Work to complete:
Output the data as a numbered list, from the first line up to and including the line with "vznikla ve spolupráci s Fenix Drinks.". Omit blank lines and leave the pictures out.

Dataset excerpts

-- Opening Marker --

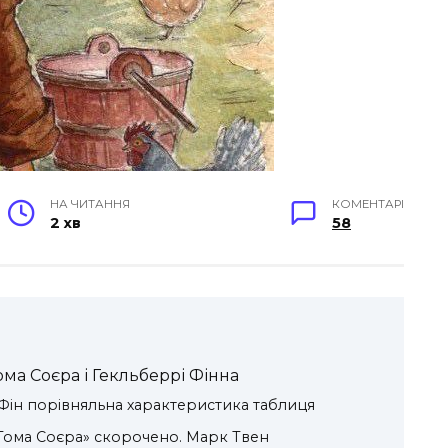
НА ЧИТАННЯ
КОМЕНТАРІ
2 хв
58
ма Соєра і Гекльберрі Фінна
 Фін порівняльна характеристика таблиця
Тома Соєра» скорочено. Марк Твен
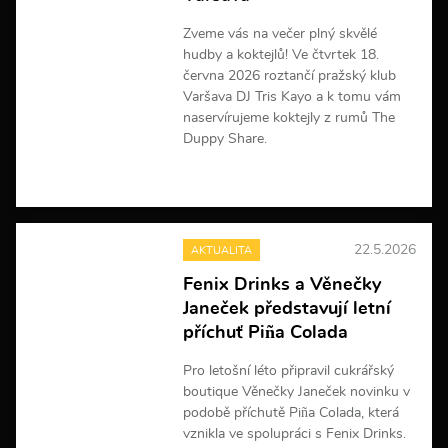
m
a
Zveme vás na večer plný skvělé
c
hudby a koktejlů! Ve čtvrtek 18.
í
června 2026 roztančí pražský klub
Varšava DJ Tris Kayo a k tomu vám
naservírujeme koktejly z rumů The
Duppy Share.
V
í
c
e
22.5.2026
AKTUALITA
i
n
Fenix Drinks a Věnečky
f
Janeček představují letní
o
r
příchuť Piña Colada
m
a
Pro letošní léto připravil cukrářský
c
boutique Věnečky Janeček novinku v
í
podobě příchutě Piña Colada, která
vznikla ve spolupráci s Fenix Drinks.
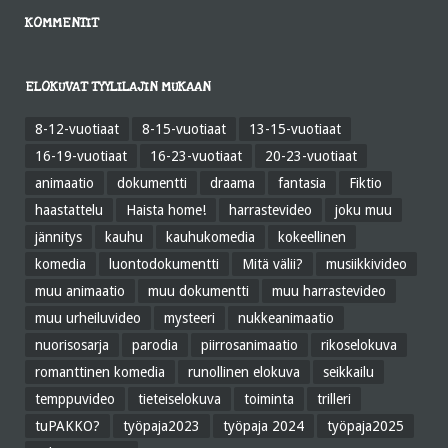
KOMMENTIT
ELOKUVAT TYYLILAJIN MUKAAN
8-12-vuotiaat
8-15-vuotiaat
13-15-vuotiaat
16-19-vuotiaat
16-23-vuotiaat
20-23-vuotiaat
animaatio
dokumentti
draama
fantasia
Fiktio
haastattelu
Haista home!
harrastevideo
joku muu
jännitys
kauhu
kauhukomedia
kokeellinen
komedia
luontodokumentti
Mitä välii?
musiikkivideo
muu animaatio
muu dokumentti
muu harrastevideo
muu urheiluvideo
mysteeri
nukkeanimaatio
nuorisosarja
parodia
piirrosanimaatio
rikoselokuva
romanttinen komedia
runollinen elokuva
seikkailu
temppuvideo
tieteiselokuva
toiminta
trilleri
tuPAKKO?
työpaja2023
työpaja 2024
työpaja2025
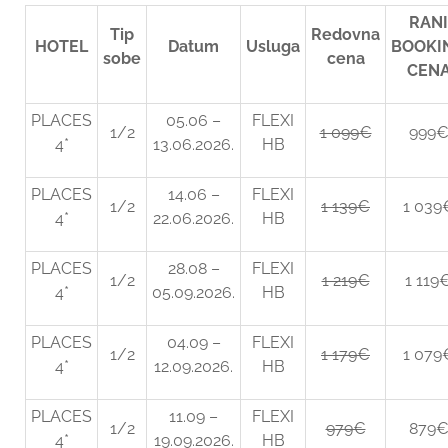
RANI
Tip
Redovna
HOTEL
Datum
Usluga
BOOKI
sobe
cena
CEN
PLACES
05.06 –
FLEXI
1/2
1 099€
999
4*
13.06.2026.
HB
PLACES
14.06 –
FLEXI
1/2
1 139€
1 039
4*
22.06.2026.
HB
PLACES
28.08 –
FLEXI
1/2
1 219€
1 119
4*
05.09.2026.
HB
PLACES
04.09 –
FLEXI
1/2
1 179€
1 079
4*
12.09.2026.
HB
PLACES
11.09 –
FLEXI
1/2
979€
879
4*
19.09.2026.
HB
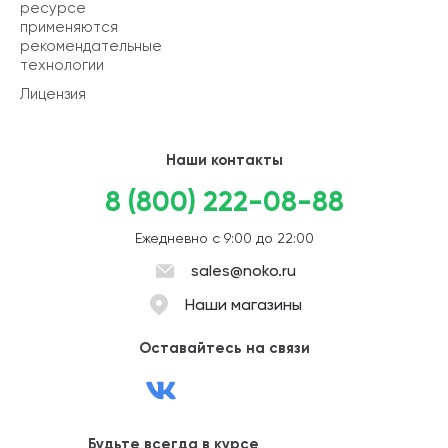
ресурсе
применяются
рекомендательные
технологии
Лицензия
Наши контакты
8 (800) 222-08-88
Ежедневно с 9:00 до 22:00
sales@noko.ru
Наши магазины
Оставайтесь на связи
Будьте всегда в курсе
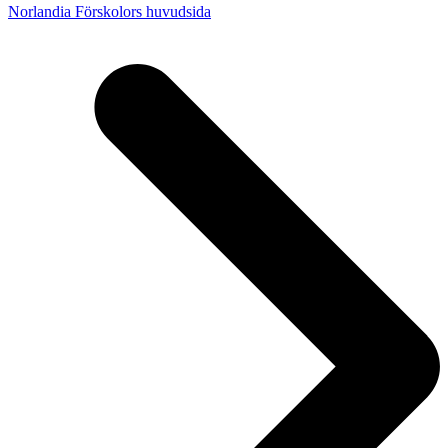
Norlandia Förskolors huvudsida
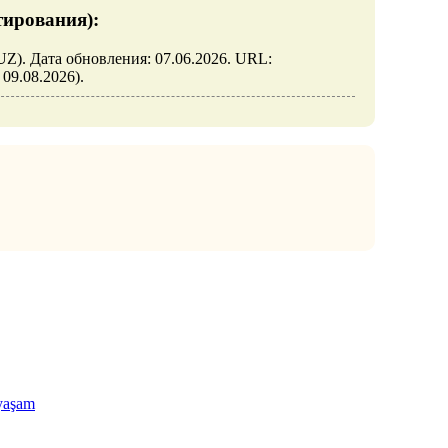
тирования):
.UZ). Дата обновления: 07.06.2026. URL:
: 09.08.2026).
yaşam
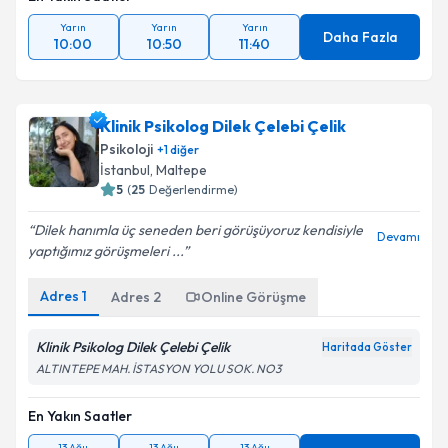
En Yakın Saatler
Yarın
Yarın
Yarın
Daha Fazla
10:00
10:50
11:40
Klinik Psikolog Dilek Çelebi Çelik
Psikoloji
+
1
diğer
İstanbul
,
Maltepe
5
(
25
Değerlendirme)
Dilek hanımla üç seneden beri görüşüyoruz kendisiyle
Devamı
yaptığımız görüşmeleri ...
Adres
1
Adres
2
Online Görüşme
Klinik Psikolog Dilek Çelebi Çelik
Haritada Göster
ALTINTEPE MAH. İSTASYON YOLU SOK. NO3
En Yakın Saatler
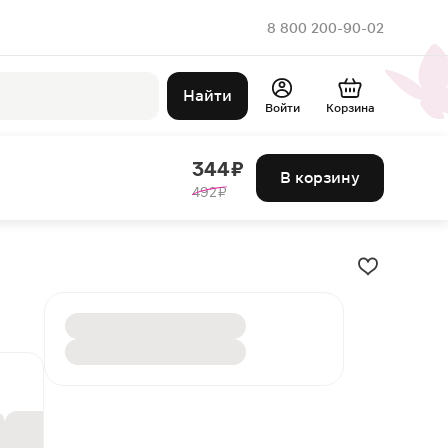
8 800 200-90-02
Найти
Войти
Корзина
344 ₽
В корзину
492 ₽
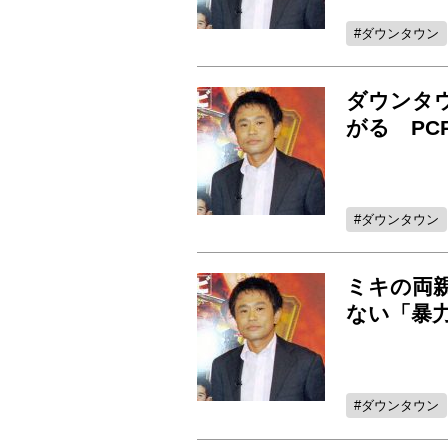
ダウンタウン
ダウンタ
がる PC
ダウンタウン
ミキの両親
ない「暴
ダウンタウン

-- Closing Marker --

Answer space:
1. НА ЧИТАННЯ
2. КОМЕНТАРІ
3. 2 хв
4. 58
5. ма Соєра і Гекльберрі Фінна
6.  Фін порівняльна характеристика таблиця
7. Тома Соєра» скорочено. Марк Твен
8. m
9. a
10. Zveme vás na večer plný skvělé
11. c
12. hudby a koktejlů! Ve čtvrtek 18.
13. í
14. června 2026 roztančí pražský klub
15. Varšava DJ Tris Kayo a k tomu vám
16. naservírujeme koktejly z rumů The
17. Duppy Share.
18. V
19. í
20. c
21. e
22. 22.5.2026
23. AKTUALITA
24. i
25. n
26. Fenix Drinks a Věnečky
27. f
28. Janeček představují letní
29. o
30. r
31. příchuť Piña Colada
32. m
33. a
34. Pro letošní léto připravil cukrářský
35. c
36. boutique Věnečky Janeček novinku v
37. í
38. podobě příchutě Piña Colada, která
39. vznikla ve spolupráci s Fenix Drinks.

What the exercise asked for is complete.